[Start of Attachment]

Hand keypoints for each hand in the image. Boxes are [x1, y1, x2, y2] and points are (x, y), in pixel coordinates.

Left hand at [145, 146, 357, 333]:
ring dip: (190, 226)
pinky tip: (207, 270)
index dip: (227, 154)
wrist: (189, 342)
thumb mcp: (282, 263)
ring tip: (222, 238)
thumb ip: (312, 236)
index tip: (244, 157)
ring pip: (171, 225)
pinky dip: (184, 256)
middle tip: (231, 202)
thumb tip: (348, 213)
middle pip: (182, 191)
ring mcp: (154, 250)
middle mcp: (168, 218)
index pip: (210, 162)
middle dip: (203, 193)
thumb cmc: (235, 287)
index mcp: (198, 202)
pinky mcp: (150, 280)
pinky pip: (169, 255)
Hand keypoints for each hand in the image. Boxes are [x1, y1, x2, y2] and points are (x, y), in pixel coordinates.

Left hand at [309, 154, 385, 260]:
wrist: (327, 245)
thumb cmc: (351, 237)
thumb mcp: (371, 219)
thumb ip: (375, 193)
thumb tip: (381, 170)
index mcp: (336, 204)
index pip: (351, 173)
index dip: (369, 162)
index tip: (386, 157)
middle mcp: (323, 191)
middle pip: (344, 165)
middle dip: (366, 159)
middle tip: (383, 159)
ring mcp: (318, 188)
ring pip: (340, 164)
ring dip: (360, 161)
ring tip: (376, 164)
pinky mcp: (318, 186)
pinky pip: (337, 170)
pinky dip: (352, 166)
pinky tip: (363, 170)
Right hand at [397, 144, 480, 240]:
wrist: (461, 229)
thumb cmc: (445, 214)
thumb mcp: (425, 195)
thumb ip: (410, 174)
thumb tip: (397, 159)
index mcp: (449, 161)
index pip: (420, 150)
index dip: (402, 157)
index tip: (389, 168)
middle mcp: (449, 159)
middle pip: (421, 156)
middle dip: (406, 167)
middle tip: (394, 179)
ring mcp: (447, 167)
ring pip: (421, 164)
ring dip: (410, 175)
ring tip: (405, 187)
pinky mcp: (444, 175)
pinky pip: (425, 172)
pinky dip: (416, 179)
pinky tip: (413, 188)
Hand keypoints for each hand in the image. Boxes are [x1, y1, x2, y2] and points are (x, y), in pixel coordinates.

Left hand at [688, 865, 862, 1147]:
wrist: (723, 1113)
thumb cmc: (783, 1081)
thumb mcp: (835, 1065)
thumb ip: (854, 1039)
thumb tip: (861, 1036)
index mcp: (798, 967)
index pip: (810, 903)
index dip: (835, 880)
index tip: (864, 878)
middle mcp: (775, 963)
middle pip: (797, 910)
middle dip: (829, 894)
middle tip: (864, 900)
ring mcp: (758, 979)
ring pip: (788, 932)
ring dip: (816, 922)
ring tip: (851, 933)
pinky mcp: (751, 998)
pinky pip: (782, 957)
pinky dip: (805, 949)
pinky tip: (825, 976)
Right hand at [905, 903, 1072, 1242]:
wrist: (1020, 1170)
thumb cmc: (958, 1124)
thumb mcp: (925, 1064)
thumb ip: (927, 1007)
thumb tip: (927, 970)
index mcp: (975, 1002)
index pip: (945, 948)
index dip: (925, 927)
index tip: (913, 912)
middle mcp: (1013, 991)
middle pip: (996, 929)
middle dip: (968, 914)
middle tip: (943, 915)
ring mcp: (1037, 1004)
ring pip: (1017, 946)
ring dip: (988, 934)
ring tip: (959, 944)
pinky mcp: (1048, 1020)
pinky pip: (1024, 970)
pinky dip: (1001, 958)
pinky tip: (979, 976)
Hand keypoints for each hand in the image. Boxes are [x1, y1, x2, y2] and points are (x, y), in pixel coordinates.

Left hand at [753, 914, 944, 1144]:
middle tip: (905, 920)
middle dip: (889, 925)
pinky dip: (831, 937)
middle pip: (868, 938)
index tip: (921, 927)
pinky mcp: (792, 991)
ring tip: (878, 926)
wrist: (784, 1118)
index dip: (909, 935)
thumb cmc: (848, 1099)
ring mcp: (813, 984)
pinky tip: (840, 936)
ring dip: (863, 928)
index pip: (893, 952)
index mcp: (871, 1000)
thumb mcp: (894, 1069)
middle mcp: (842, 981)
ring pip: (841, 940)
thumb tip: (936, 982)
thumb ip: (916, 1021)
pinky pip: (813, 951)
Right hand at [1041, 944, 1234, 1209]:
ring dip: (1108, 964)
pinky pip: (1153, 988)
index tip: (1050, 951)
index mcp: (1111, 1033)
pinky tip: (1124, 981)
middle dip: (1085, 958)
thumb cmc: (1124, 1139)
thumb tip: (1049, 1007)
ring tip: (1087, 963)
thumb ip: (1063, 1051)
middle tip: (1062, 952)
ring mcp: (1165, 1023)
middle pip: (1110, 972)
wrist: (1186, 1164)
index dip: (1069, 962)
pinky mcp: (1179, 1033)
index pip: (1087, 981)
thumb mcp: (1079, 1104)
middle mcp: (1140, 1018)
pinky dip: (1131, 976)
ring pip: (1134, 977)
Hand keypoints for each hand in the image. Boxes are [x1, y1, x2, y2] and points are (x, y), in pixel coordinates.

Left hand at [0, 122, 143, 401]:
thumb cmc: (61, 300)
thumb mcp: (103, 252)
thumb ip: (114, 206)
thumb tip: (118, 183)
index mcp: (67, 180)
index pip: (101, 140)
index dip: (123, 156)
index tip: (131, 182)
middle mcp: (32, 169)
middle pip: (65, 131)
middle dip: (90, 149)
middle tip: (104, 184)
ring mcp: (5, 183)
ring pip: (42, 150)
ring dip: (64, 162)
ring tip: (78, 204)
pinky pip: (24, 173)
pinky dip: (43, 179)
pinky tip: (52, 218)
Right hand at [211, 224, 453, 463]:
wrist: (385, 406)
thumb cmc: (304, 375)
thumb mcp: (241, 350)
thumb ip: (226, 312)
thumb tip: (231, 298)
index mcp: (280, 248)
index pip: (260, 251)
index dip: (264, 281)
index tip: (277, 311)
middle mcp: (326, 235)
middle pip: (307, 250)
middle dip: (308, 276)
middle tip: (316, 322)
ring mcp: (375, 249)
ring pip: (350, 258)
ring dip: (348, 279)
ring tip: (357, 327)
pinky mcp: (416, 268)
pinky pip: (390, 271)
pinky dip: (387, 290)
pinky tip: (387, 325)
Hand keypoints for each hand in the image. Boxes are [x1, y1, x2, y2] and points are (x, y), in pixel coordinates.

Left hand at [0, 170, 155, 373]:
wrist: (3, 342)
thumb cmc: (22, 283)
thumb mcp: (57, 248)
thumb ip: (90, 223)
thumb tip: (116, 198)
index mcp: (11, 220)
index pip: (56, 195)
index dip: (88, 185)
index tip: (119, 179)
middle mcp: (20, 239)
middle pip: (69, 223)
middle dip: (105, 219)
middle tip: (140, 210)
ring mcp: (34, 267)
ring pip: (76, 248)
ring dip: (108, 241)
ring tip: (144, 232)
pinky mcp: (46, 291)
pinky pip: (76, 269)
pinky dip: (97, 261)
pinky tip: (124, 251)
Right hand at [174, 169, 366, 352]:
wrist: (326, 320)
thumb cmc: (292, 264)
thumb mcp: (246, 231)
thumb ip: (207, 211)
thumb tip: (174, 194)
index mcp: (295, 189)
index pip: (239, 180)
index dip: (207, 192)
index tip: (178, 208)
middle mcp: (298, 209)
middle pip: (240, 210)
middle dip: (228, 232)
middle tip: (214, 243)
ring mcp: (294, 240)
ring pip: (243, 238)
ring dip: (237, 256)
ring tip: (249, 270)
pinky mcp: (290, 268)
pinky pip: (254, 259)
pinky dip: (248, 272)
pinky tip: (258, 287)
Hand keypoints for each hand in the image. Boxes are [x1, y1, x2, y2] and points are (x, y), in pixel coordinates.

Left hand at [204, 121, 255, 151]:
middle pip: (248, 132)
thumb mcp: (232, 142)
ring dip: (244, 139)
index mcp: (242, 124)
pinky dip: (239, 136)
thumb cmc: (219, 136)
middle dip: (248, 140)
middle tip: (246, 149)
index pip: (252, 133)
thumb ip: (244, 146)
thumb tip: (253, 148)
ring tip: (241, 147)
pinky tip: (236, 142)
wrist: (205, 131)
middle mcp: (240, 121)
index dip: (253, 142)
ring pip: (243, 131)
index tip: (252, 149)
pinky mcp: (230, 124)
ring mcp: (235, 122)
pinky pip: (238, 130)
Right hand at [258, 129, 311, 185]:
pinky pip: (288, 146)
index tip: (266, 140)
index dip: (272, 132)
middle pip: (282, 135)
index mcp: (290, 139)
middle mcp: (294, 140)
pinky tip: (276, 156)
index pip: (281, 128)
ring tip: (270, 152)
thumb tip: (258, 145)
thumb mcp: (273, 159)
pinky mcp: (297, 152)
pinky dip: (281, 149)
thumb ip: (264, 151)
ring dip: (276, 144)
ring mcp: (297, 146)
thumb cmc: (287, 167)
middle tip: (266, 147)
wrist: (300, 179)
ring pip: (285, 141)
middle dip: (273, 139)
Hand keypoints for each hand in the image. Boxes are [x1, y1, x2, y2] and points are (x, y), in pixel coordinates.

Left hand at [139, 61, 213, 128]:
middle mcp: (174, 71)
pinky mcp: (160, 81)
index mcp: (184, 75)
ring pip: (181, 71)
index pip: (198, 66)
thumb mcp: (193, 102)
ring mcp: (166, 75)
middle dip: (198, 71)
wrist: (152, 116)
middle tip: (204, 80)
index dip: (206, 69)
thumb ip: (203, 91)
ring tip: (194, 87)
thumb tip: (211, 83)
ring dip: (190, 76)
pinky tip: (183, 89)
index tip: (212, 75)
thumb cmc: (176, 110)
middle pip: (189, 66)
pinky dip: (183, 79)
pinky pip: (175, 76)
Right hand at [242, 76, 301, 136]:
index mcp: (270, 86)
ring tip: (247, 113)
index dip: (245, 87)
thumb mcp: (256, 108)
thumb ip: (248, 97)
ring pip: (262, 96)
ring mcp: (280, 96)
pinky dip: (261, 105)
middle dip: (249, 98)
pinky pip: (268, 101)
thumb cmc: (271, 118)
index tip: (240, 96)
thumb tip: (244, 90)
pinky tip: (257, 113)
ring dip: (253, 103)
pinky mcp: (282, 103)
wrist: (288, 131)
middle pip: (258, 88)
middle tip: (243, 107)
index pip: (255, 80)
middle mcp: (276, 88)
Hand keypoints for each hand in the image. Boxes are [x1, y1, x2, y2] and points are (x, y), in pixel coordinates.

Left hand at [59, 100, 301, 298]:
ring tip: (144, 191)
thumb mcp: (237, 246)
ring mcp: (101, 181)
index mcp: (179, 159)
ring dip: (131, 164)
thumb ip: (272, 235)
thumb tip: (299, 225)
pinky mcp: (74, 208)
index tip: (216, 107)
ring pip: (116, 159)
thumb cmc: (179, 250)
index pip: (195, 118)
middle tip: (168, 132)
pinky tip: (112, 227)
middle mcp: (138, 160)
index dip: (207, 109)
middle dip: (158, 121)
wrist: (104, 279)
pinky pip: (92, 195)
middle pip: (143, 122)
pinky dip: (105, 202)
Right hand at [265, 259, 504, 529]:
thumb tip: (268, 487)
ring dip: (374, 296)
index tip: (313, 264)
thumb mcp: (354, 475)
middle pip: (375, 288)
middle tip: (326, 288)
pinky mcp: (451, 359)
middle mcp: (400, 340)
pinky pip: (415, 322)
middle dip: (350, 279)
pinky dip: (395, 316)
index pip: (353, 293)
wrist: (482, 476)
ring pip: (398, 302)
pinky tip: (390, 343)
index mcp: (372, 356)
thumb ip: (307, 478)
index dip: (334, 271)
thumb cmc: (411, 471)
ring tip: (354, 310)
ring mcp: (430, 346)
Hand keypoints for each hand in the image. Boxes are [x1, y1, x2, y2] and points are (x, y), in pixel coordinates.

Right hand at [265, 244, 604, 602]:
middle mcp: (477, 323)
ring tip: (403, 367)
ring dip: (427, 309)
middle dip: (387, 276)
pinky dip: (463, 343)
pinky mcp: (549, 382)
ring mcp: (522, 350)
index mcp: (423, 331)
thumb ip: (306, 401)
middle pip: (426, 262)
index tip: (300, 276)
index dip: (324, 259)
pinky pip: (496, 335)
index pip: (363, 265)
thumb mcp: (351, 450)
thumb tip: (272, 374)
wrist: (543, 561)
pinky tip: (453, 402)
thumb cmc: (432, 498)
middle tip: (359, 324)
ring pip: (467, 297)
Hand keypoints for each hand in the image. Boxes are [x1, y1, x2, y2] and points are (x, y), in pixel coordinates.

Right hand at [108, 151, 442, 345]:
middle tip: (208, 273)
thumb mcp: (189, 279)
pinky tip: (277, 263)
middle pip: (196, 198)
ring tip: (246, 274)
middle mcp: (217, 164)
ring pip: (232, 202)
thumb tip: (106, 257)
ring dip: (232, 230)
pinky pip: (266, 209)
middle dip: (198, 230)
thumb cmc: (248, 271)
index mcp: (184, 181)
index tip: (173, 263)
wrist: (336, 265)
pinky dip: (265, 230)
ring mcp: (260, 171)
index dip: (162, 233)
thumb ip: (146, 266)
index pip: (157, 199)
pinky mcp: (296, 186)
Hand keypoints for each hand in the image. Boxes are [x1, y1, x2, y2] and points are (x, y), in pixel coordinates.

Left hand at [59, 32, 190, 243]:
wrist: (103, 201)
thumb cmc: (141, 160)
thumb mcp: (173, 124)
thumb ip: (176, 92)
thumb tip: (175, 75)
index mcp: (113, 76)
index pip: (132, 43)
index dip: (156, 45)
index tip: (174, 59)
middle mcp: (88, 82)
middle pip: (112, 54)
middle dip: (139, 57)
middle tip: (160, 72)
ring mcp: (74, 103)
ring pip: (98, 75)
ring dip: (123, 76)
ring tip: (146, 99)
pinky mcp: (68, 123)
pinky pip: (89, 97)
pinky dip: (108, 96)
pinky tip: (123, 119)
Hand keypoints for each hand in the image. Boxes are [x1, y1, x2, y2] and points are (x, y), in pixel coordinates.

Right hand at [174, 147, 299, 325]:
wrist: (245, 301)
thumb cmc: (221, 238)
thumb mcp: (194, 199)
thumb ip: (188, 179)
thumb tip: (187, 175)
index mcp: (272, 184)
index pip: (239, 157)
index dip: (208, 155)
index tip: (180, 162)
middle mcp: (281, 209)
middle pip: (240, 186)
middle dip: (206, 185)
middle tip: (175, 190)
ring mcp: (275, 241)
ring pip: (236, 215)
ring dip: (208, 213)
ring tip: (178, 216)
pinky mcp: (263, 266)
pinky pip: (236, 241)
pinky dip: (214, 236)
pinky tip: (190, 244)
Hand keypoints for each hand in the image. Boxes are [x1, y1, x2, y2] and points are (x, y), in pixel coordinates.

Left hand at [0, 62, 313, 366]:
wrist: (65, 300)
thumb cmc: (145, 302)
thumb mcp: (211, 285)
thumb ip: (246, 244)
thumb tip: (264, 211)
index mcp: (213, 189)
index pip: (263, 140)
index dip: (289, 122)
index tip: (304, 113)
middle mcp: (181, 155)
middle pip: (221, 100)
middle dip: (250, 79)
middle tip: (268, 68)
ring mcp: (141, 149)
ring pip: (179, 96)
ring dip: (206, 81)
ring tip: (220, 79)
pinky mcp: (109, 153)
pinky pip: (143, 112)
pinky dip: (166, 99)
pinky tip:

[End of Attachment]

:: Assignment ::
Go through the entries above and copy each line with "Left" in it.

:: Solution to the problem ::
Left hand at [145, 146, 357, 333]:
Left hand at [309, 154, 385, 260]:
Left hand at [688, 865, 862, 1147]:
Left hand at [753, 914, 944, 1144]:
Left hand at [0, 122, 143, 401]:
Left hand at [0, 170, 155, 373]:
Left hand at [204, 121, 255, 151]:
Left hand at [139, 61, 213, 128]:
Left hand at [59, 100, 301, 298]:
Left hand at [59, 32, 190, 243]:
Left hand at [0, 62, 313, 366]:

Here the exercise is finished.